Here's a snippet of ss -tan | grep TIME-WAIT
:
State Recv-Q Send-Q Local Address:Port Peer Address:Port
TIME-WAIT 0 0 127.0.0.1:29993 127.0.0.1:4567
TIME-WAIT 0 0 127.0.0.1:28522 127.0.0.1:4567
TIME-WAIT 0 0 127.0.0.1:29055 127.0.0.1:4567
TIME-WAIT 0 0 127.0.0.1:31849 127.0.0.1:4567
TIME-WAIT 0 0 127.0.0.1:32744 127.0.0.1:4567
TIME-WAIT 0 0 127.0.0.1:28304 127.0.0.1:4567
TIME-WAIT 0 0 127.0.0.1:34858 127.0.0.1:4567
TIME-WAIT 0 0 127.0.0.1:36707 127.0.0.1:4567
TIME-WAIT 0 0 127.0.0.1:34756 127.0.0.1:4567
TIME-WAIT 0 0 104.131.91.122:443 108.162.250.6:55549
TIME-WAIT 0 0 127.0.0.1:32629 127.0.0.1:4567
TIME-WAIT 0 0 127.0.0.1:34544 127.0.0.1:4567
TIME-WAIT 0 0 127.0.0.1:34732 127.0.0.1:4567
TIME-WAIT 0 0 127.0.0.1:33820 127.0.0.1:4567
TIME-WAIT 0 0 127.0.0.1:33609 127.0.0.1:4567
TIME-WAIT 0 0 127.0.0.1:34504 127.0.0.1:4567
TIME-WAIT 0 0 127.0.0.1:32463 127.0.0.1:4567
TIME-WAIT 0 0 127.0.0.1:35089 127.0.0.1:4567
TIME-WAIT 0 0 127.0.0.1:30003 127.0.0.1:4567
TIME-WAIT 0 0 104.131.91.122:443 199.27.128.100:36383
TIME-WAIT 0 0 127.0.0.1:33040 127.0.0.1:4567
TIME-WAIT 0 0 127.0.0.1:34038 127.0.0.1:4567
TIME-WAIT 0 0 127.0.0.1:28096 127.0.0.1:4567
TIME-WAIT 0 0 127.0.0.1:29541 127.0.0.1:4567
TIME-WAIT 0 0 127.0.0.1:30022 127.0.0.1:4567
TIME-WAIT 0 0 127.0.0.1:31375 127.0.0.1:4567
TIME-WAIT 0 0 127.0.0.1:29827 127.0.0.1:4567
TIME-WAIT 0 0 127.0.0.1:29334 127.0.0.1:4567
My questions:
- A lot of these are from 127.0.0.1 to 127.0.0.1, is this normal? Shouldn't the peer addresses all be from external IPs?
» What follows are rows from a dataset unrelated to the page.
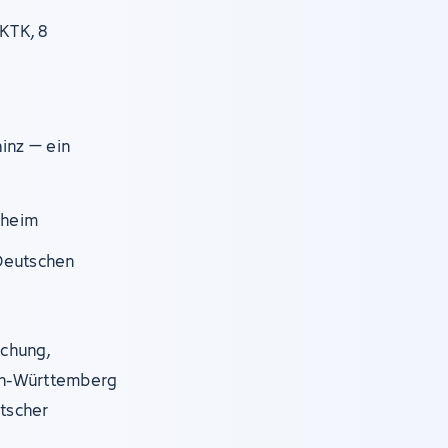
KTK, 8
ainz – ein
nheim
Deutschen
schung,
en-Württemberg
utscher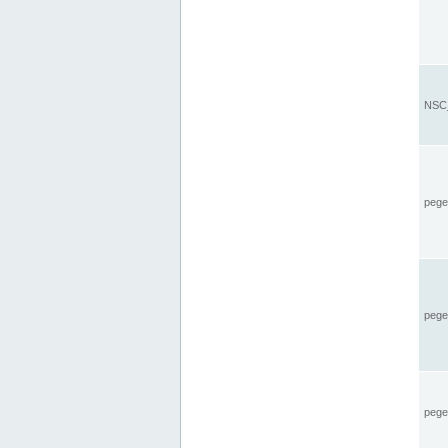
NSC_
pegel
pege
pegel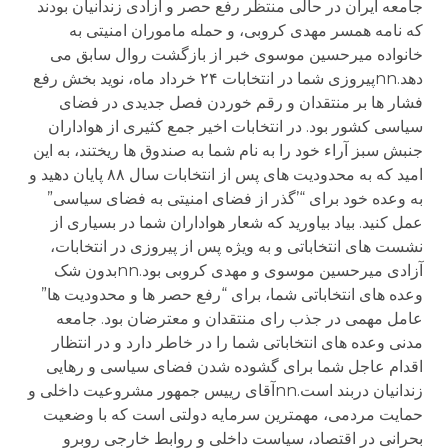
جامعه ايران در حالی منتظر رفع حصر و آزادی زندانيان بودند
که نامه همسر مهدی کروبی، و حمله ماموران امنيتی به
خانواده ميرحسين موسوی خبر از بازگشت روال سابق می
دهد.nnپيروزی شما در انتخابات ۲۴ خرداد ماه، نويد بخش رفع
فشار ها بر منتقدان و رقم خوردن فصل جديدی در فضای
سياسی کشور بود. در انتخابات اخير جمع کثيری از هواداران
جنبش سبز آراء خود را به نام شما به صندوق ها ريختند، به اين
اميد که به محدوديت های پس از انتخابات سال ۸۸ پايان دهيد و
به وعده خود برای “’گذر از فضای امنيتی به فضای سياسی”
عمل کنيد. بياد بياوريد که شعار هواداران شما در بسياری از
نشست های انتخاباتی و به ويژه پس از پيروزی در انتخابات،
آزادی ميرحسين موسوی و مهدی کروبی بود.nnبدون شک
وعده های انتخاباتی شما، برای “رفع حصر ها و محدوديت ها”
عامل مهمی در جذب رای منتقدان و معترضان بود. جامعه
مدنی وعده های انتخاباتی شما را در خاطر دارد و در انتظار
اقدام عاجل شما برای گشوده شدن فضای سياسی و رهايی
زندانيان دربند است.nnآقای رييس جمهور مشروعيت داخلی و
حمايت مردمی، مهمترين سرمايه دولتی است که با وضعيت
بحرانی در اقتصاد، سياست داخلی و روابط خارجی روبرو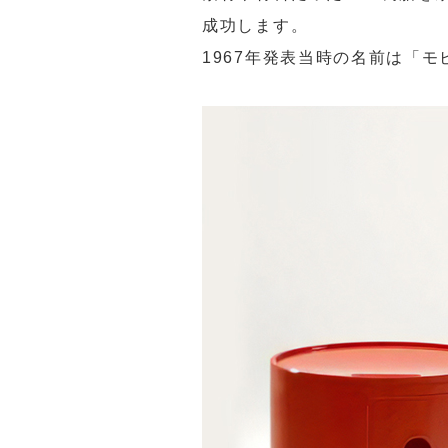
成功します。
1967年発表当時の名前は「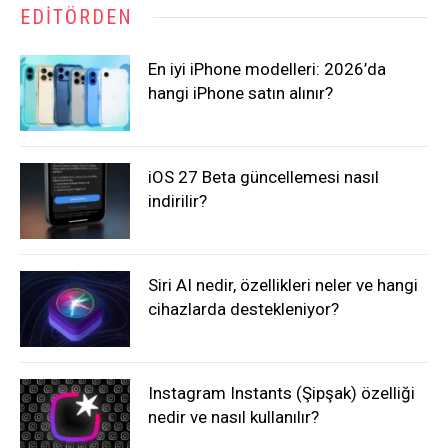
EDITÖRDEN
En iyi iPhone modelleri: 2026’da
hangi iPhone satın alınır?
iOS 27 Beta güncellemesi nasıl
indirilir?
Siri AI nedir, özellikleri neler ve hangi
cihazlarda destekleniyor?
Instagram Instants (Şipşak) özelliği
nedir ve nasıl kullanılır?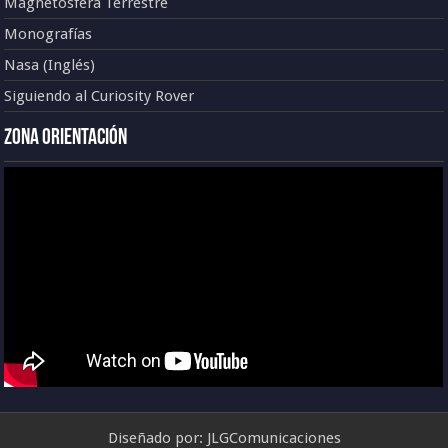
Magnetósfera Terrestre
Monografías
Nasa (Inglés)
Siguiendo al Curiosity Rover
Zona Orientación
Diseñado por:
JLGComunicaciones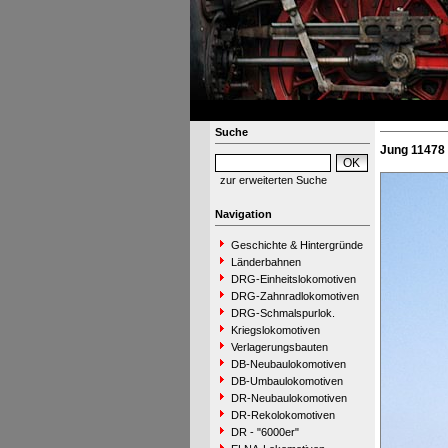
Suche
Jung 11478 
zur erweiterten Suche
Navigation
Geschichte & Hintergründe
Länderbahnen
DRG-Einheitslokomotiven
DRG-Zahnradlokomotiven
DRG-Schmalspurlok.
Kriegslokomotiven
Verlagerungsbauten
DB-Neubaulokomotiven
DB-Umbaulokomotiven
DR-Neubaulokomotiven
DR-Rekolokomotiven
DR - "6000er"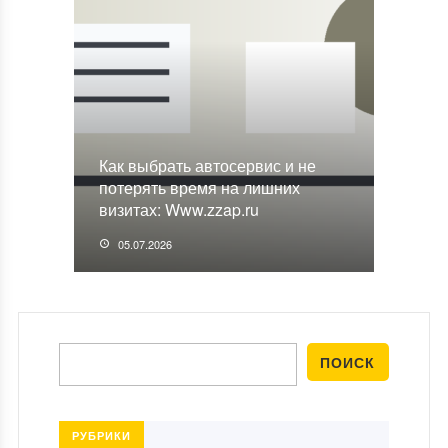
Как выбрать автосервис и не
потерять время на лишних
визитах: Www.zzap.ru
05.07.2026
РУБРИКИ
- Our Node.js app is behind nginx proxy, behind CloudFlare DNS, this limits the number of unique inbound IP addresses, could this be related?
- How do I properly reduce the number of sockets in
TIME-WAIT
state? - I'm positive we don't have 3000 unique socket connections per second, is something misconfigured on our end and opening up hundreds of sockets when it should be opening one?
Thanks in advance for any help you can offer!